▶ _Action item_:
Begin at the first line below and copy each line exactly, ending with the line where "right knee: (162, 794)" appears.

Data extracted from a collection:
:::

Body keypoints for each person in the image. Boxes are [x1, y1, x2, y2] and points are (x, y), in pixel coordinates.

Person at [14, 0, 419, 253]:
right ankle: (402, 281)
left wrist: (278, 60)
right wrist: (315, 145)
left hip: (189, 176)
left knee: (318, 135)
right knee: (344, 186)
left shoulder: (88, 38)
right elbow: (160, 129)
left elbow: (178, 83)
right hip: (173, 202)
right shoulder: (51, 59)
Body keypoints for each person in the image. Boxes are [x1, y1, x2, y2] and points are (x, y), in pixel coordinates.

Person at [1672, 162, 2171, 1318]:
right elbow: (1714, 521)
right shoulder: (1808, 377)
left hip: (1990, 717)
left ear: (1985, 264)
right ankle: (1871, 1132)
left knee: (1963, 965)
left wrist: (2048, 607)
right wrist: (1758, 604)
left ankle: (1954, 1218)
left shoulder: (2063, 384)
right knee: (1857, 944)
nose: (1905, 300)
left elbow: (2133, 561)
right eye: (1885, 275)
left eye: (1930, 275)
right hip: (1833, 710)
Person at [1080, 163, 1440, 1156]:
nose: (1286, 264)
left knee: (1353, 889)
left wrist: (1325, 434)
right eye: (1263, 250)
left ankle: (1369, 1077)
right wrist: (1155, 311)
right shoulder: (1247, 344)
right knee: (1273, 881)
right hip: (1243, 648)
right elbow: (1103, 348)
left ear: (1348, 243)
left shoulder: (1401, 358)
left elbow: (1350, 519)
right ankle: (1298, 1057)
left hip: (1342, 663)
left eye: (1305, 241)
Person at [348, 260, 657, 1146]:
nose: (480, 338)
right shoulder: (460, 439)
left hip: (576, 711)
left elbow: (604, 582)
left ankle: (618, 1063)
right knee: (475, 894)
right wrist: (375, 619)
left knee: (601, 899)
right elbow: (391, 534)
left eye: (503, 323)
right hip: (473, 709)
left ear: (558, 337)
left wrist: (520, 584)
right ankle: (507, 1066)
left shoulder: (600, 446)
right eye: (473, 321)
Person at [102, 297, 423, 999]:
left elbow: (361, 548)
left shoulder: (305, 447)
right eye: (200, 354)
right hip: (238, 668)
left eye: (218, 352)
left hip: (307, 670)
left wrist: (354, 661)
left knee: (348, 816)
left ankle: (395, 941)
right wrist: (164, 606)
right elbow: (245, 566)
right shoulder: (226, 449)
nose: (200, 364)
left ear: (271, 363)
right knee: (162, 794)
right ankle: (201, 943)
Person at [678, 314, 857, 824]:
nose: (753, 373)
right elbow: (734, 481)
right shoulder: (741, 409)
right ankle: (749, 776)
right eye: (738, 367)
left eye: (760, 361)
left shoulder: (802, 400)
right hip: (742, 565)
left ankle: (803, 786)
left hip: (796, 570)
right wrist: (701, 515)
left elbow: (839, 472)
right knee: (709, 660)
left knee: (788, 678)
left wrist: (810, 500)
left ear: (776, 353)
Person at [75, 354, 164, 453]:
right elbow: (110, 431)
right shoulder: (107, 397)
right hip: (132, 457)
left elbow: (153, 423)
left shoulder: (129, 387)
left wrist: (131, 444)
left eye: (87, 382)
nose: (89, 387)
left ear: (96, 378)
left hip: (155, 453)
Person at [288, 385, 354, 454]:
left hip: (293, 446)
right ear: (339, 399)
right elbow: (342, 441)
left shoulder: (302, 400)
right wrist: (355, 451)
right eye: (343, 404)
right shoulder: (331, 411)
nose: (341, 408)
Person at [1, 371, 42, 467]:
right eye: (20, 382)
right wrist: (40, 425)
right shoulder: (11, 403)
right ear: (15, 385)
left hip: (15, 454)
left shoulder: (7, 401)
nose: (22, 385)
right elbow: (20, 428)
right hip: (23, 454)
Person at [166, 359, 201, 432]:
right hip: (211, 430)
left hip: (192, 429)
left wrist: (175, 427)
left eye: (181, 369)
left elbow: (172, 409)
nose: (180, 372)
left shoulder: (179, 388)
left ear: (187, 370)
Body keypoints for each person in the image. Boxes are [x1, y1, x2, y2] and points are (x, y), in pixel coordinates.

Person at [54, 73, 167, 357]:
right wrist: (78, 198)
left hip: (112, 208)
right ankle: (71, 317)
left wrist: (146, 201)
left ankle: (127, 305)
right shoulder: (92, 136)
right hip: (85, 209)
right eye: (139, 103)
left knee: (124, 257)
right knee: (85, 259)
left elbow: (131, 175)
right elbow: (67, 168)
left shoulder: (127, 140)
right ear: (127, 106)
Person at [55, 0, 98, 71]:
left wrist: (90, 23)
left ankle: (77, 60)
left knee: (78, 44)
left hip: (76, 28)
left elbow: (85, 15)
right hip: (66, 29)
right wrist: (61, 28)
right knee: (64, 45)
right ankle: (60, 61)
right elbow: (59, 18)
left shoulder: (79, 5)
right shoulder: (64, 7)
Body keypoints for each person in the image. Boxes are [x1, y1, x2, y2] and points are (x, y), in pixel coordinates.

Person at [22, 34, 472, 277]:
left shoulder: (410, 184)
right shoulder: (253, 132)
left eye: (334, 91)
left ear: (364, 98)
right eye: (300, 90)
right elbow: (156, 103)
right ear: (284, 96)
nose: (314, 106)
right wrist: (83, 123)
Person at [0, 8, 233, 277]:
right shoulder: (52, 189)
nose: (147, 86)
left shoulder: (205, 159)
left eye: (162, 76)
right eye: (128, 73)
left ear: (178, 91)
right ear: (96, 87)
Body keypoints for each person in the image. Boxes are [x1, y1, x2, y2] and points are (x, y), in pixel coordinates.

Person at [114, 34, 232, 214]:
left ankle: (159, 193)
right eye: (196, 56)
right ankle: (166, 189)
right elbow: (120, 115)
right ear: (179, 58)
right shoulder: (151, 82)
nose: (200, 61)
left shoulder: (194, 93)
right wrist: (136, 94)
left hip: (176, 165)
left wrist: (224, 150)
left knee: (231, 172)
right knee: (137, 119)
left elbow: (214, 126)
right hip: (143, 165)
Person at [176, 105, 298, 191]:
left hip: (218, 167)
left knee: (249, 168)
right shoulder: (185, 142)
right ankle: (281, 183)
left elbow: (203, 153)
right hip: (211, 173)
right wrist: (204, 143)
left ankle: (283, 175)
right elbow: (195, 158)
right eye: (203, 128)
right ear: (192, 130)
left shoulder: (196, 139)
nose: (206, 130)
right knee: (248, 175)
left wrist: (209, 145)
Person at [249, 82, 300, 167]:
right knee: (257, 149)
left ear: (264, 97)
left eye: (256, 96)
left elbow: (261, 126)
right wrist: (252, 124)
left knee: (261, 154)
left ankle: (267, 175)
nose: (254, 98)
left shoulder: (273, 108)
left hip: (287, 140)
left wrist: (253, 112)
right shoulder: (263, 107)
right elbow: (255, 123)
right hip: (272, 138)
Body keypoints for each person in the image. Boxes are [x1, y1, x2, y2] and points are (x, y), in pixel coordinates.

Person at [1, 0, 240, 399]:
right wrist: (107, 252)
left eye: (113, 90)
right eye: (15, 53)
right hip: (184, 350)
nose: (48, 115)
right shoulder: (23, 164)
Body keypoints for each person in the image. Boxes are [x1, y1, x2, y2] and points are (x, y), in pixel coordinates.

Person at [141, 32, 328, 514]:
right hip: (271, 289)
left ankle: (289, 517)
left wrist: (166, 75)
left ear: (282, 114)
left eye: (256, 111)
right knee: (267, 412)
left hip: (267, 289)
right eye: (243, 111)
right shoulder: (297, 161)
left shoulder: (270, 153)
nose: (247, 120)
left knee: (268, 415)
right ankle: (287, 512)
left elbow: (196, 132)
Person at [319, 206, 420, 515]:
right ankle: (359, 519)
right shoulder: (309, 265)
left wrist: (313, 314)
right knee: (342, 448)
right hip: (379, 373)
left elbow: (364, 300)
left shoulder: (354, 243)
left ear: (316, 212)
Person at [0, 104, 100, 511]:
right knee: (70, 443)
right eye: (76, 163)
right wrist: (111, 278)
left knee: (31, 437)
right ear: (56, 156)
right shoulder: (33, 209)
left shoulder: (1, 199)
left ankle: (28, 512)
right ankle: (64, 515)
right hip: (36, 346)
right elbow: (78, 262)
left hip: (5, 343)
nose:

:::

▶ _Solution to the problem_:
Body keypoints for each person in the image. Boxes are [x1, y1, x2, y2] and points are (x, y), in pixel coordinates.

Person at [14, 0, 419, 253]:
right ankle: (402, 281)
left wrist: (278, 60)
right wrist: (315, 145)
left hip: (189, 176)
left knee: (318, 135)
right knee: (344, 186)
left shoulder: (88, 38)
right elbow: (160, 129)
left elbow: (178, 83)
right hip: (173, 202)
right shoulder: (51, 59)
Body keypoints for each person in the image. Boxes are [x1, y1, x2, y2] and points are (x, y), in pixel coordinates.

Person at [1672, 162, 2171, 1318]:
right elbow: (1714, 521)
right shoulder: (1808, 377)
left hip: (1990, 717)
left ear: (1985, 264)
right ankle: (1871, 1132)
left knee: (1963, 965)
left wrist: (2048, 607)
right wrist: (1758, 604)
left ankle: (1954, 1218)
left shoulder: (2063, 384)
right knee: (1857, 944)
nose: (1905, 300)
left elbow: (2133, 561)
right eye: (1885, 275)
left eye: (1930, 275)
right hip: (1833, 710)
Person at [1080, 163, 1440, 1156]:
nose: (1286, 264)
left knee: (1353, 889)
left wrist: (1325, 434)
right eye: (1263, 250)
left ankle: (1369, 1077)
right wrist: (1155, 311)
right shoulder: (1247, 344)
right knee: (1273, 881)
right hip: (1243, 648)
right elbow: (1103, 348)
left ear: (1348, 243)
left shoulder: (1401, 358)
left elbow: (1350, 519)
right ankle: (1298, 1057)
left hip: (1342, 663)
left eye: (1305, 241)
Person at [348, 260, 657, 1146]:
nose: (480, 338)
right shoulder: (460, 439)
left hip: (576, 711)
left elbow: (604, 582)
left ankle: (618, 1063)
right knee: (475, 894)
right wrist: (375, 619)
left knee: (601, 899)
right elbow: (391, 534)
left eye: (503, 323)
right hip: (473, 709)
left ear: (558, 337)
left wrist: (520, 584)
right ankle: (507, 1066)
left shoulder: (600, 446)
right eye: (473, 321)
Person at [102, 297, 423, 999]:
left elbow: (361, 548)
left shoulder: (305, 447)
right eye: (200, 354)
right hip: (238, 668)
left eye: (218, 352)
left hip: (307, 670)
left wrist: (354, 661)
left knee: (348, 816)
left ankle: (395, 941)
right wrist: (164, 606)
right elbow: (245, 566)
right shoulder: (226, 449)
nose: (200, 364)
left ear: (271, 363)
right knee: (162, 794)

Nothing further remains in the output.